Welcome to the new year! If one of your resolutions for the year is to try yoga, congratulations on taking the first step toward a healthier and more balanced lifestyle. Yoga is a great form of exercise that can improve flexibility, strength, and mental clarity. It’s also a low-impact exercise, making it suitable for people of all ages and fitness levels.
If you’re new to yoga, it’s important to start slowly and listen to your body. Remember to always respect your own limits and never push yourself too hard – even in the new year. It’s also a good idea to consult with a healthcare professional before starting any new exercise program.
I also put together a list of tips for yoga beginners, that you can check out here.
Here are five yoga poses that are great for beginners in the new year
Mountain Pose (Tadasana)
This is a standing pose that helps to improve posture and balance. To get into mountain pose, stand with your feet hip-width apart and your arms by your sides. Engage your core and lift your chest. Keep your shoulders relaxed and gaze forward.
Downward-Facing Dog (Adho Mukha Svanasana)
This pose stretches the entire back of the body, including the legs, arms, and spine. To get into Downward Facing dog, start on your hands and knees. Spread your fingers wide and tuck your toes under. Lift your hips up and back, forming an inverted V shape with your body. Keep your heels pressing towards the ground and your neck relaxed.
Child’s Pose (Balasana)
This pose is a great way to relax and stretch the back and hips. To get into Child’s pose, start on your hands and knees. Bring your hips back towards your heels and stretch your arms out in front of you. Rest your forehead on the ground and relax your entire body.

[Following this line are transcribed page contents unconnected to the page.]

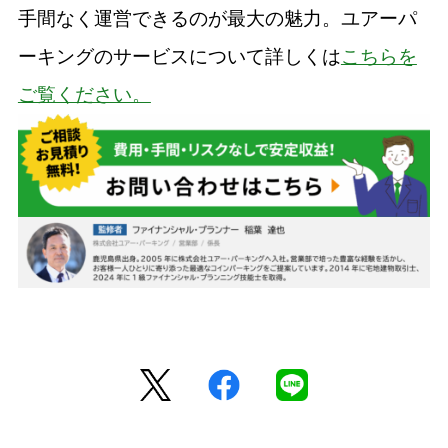
手間なく運営できるのが最大の魅力。ユアーパ
ーキングのサービスについて詳しくは
こちらを
ご覧ください。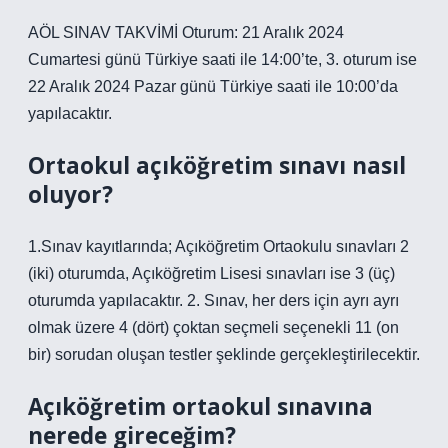
AÖL SINAV TAKVİMİ Oturum: 21 Aralık 2024
Cumartesi günü Türkiye saati ile 14:00’te, 3. oturum ise
22 Aralık 2024 Pazar günü Türkiye saati ile 10:00’da
yapılacaktır.
Ortaokul açıköğretim sınavı nasıl
oluyor?
1.Sınav kayıtlarında; Açıköğretim Ortaokulu sınavları 2
(iki) oturumda, Açıköğretim Lisesi sınavları ise 3 (üç)
oturumda yapılacaktır. 2. Sınav, her ders için ayrı ayrı
olmak üzere 4 (dört) çoktan seçmeli seçenekli 11 (on
bir) sorudan oluşan testler şeklinde gerçekleştirilecektir.
Açıköğretim ortaokul sınavına
nerede gireceğim?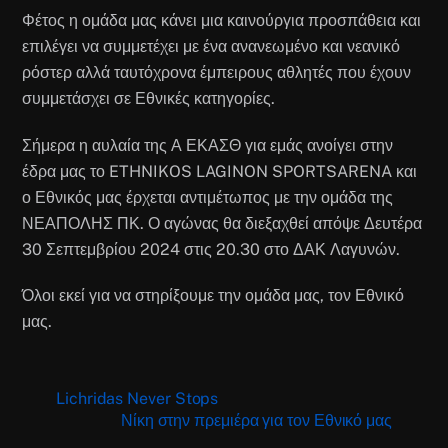
Φέτος η ομάδα μας κάνει μια καινούργια προσπάθεια και
επιλέγει να συμμετέχει με ένα ανανεωμένο και νεανικό
ρόστερ αλλά ταυτόχρονα έμπειρους αθλητές που έχουν
συμμετάσχει σε Εθνικές κατηγορίες.
Σήμερα η αυλαία της Α ΕΚΑΣΘ για εμάς ανοίγει στην
έδρα μας το ETHNIKOS LAGINON SPORTSARENA και
ο Εθνικός μας έρχεται αντιμέτωπος με την ομάδα της
ΝΕΑΠΟΛΗΣ ΠΚ. Ο αγώνας θα διεξαχθεί απόψε Δευτέρα
30 Σεπτεμβρίου 2024 στις 20.30 στο ΔΑΚ Λαγυνών.
Όλοι εκεί για να στηρίξουμε την ομάδα μας, τον Εθνικό
μας.
Lichridas Never Stops
Νίκη στην πρεμιέρα για τον Εθνικό μας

Cat-Cow Pose (Marjaryasana-Bitilasana)
This pose is a great way to warm up the spine and improve flexibility. To get into Cat-Cow pose, start on your hands and knees. Inhale and arch your back, allowing your belly to sink toward the ground (cow pose). Exhale and round your back, tucking your chin towards your chest (cat pose). Alternate between these two poses, moving with your breath.
Warrior I (Virabhadrasana I)
This pose strengthens the legs and opens the chest. To get into Warrior I, step your right foot forward and turn your left foot out at a 45-degree angle. Bend your right knee, keeping it directly over your ankle. Lift your arms up and gaze up toward your hands.
Remember to always listen to your body and take breaks when needed. Yoga is a practice of self-discovery, so don’t worry about perfection. Just have fun and enjoy the journey in this new year!